I am slowly building up my cash horde, which as 5% of my liquid net worth a year ago, to 10% today to hopefully 30% by the end of the year. I am going to sell the pile of company stock I got pre-IPO to get there. That is going to sit in a one year CD paying 4.25%.

The rest is about 3/4 in foreign markets, mostly ETFs. I have about equal amounts in ILF, BZF, CEE, EWG, EWJ, CEE, TKF, EWY and EWW. If you look those up, you will see that I am scattered all over the world, but concentrated in Latin America and the developing world. This portfolio has done very well the last two years, up 30% last year and about half that the year before. The company 401k is split between the two foreign funds I have available, MRIVX and MRGSX. They are mostly invested in the developed world.

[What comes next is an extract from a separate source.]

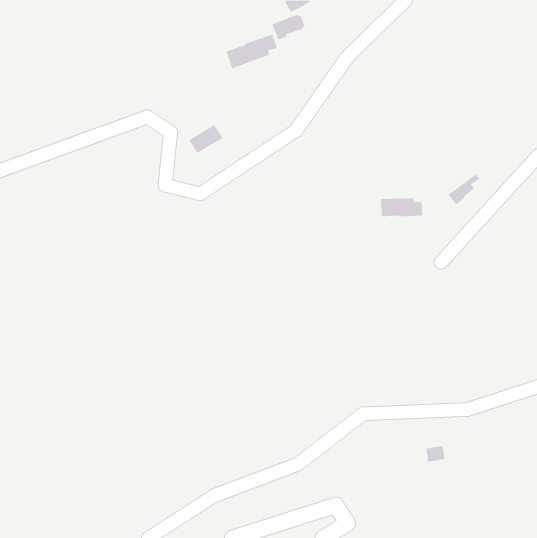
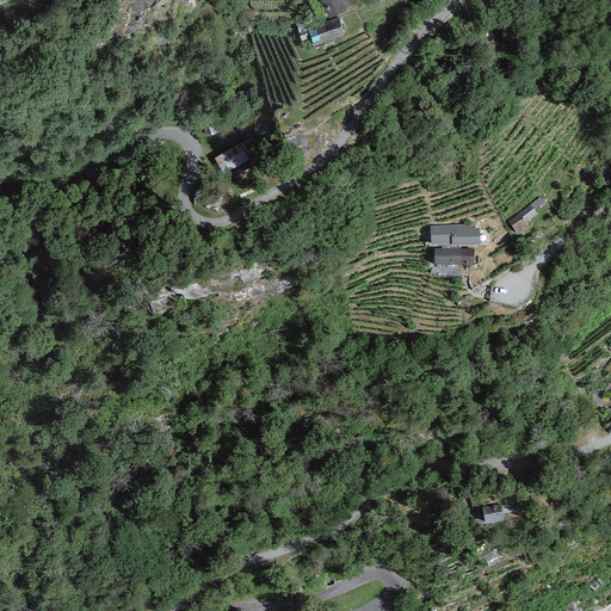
building: [226,33,277,69] -> none
building: none -> [434,248,475,265]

The only US stocks I have are KMP for the dividend and YHOO because I think it has a chance to shoot the moon. Both of those are pretty small.

I have 2% in physical gold, for emergency use only.

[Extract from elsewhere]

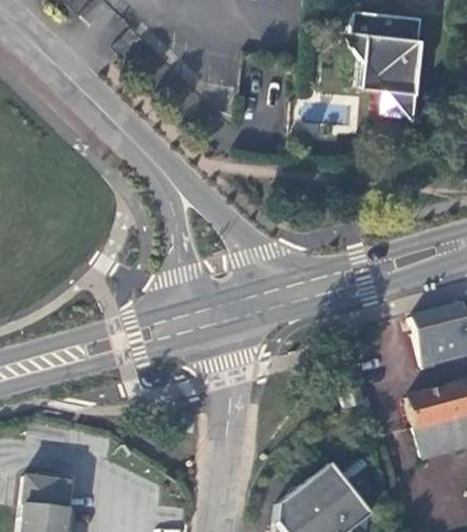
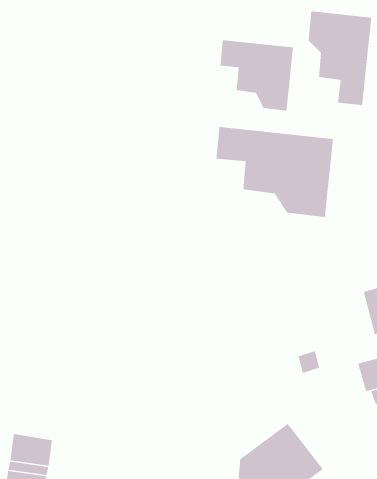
building: none -> [220,39,294,111]
building: none -> [215,126,334,218]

I also have a smallish put on TOL, which I see got killed today. It is still up overall.

As you can see, I am not too bullish in the US economy right now either, but I want to be invested so I am in overseas markets. I also look on it as a kind of hedge, since if the US economy does well, my wife and I will tend to get raises and do well but if the economy tanks, I would hate to lose my job and see my investments fall at the same time.

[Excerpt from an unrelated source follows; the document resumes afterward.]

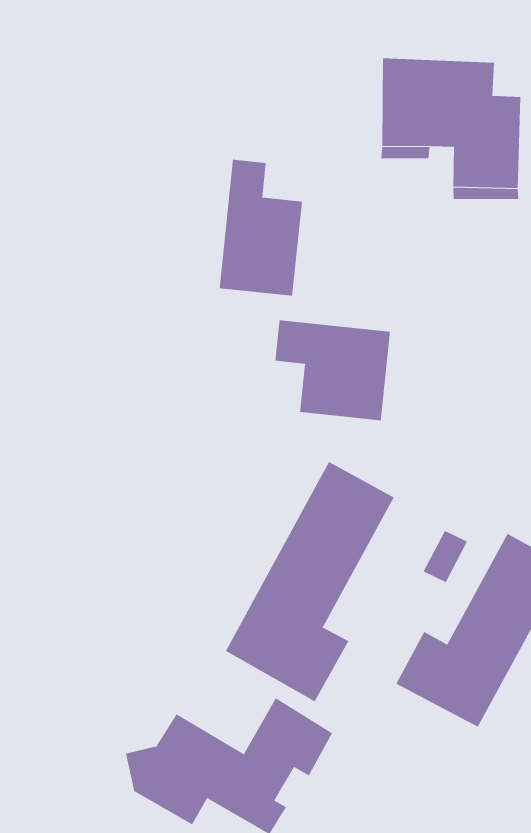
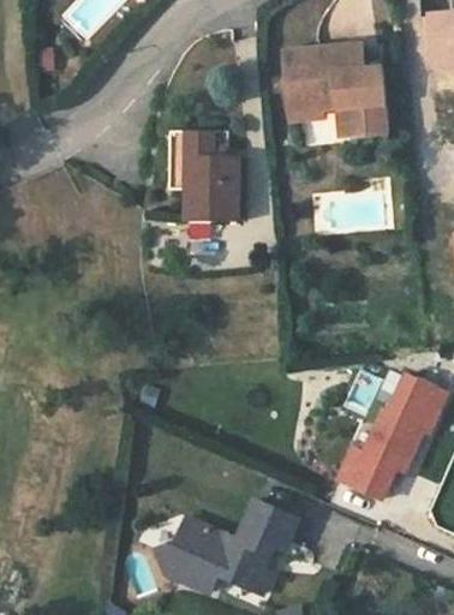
building: [275,319,391,421] -> none
building: [225,461,394,702] -> none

I am liking EWJ and EWG (Japan and Germany) more and more. They have not had a housing bubble, at least not in the last 15 years, so they will ride out the effects of this one going down better than most economies.

35   Peter P   2006 Jan 3, 8:00am  

The collapse of the dollar is highly unlikely as the Chinese and Japanese want to prop up our economy as long as possible.

What about our "friendly oil partners" in the middle east?

36   Jimbo   2006 Jan 3, 10:36am  

Yeah, I suspect that a lot of oil money is already not being invested here anymore. The Egyptian stock market is up 150% this year and that is after a 100% gain last year. This is not because the Egyptian economy is doing that great.

Abu Dubai is soaking up some of that, as are other investments in the region.

Here is a good WashPo article about it:

http://tinyurl.com/9c7lz

I really don't know what affect that has on our economy though. $54B in treasuries is a drop in the bucket, so even if they sold all their US treasuries, people would barely notice. All those dollars leaving the country to buy oil and then being converted to Dinars must put downward pressure on the buck though.

37   Unalloyed   2006 Jan 7, 9:02pm  

Shelter it all in Rhodium, currently $2,930 an ounce. After the Federal thugs outlaw private ownership of gold, we can retreat to the woods and thrive in the Rhodium underground.

38   Unalloyed   2006 Jan 8, 11:34am  

Hey, does anyone know of an efficient method of determining what banks have the least mortgage exposure? (For example, I want to avoid CDs at Countrywide and other mortgage banks, regardless of FDIC membership.) Grateful for any ideas.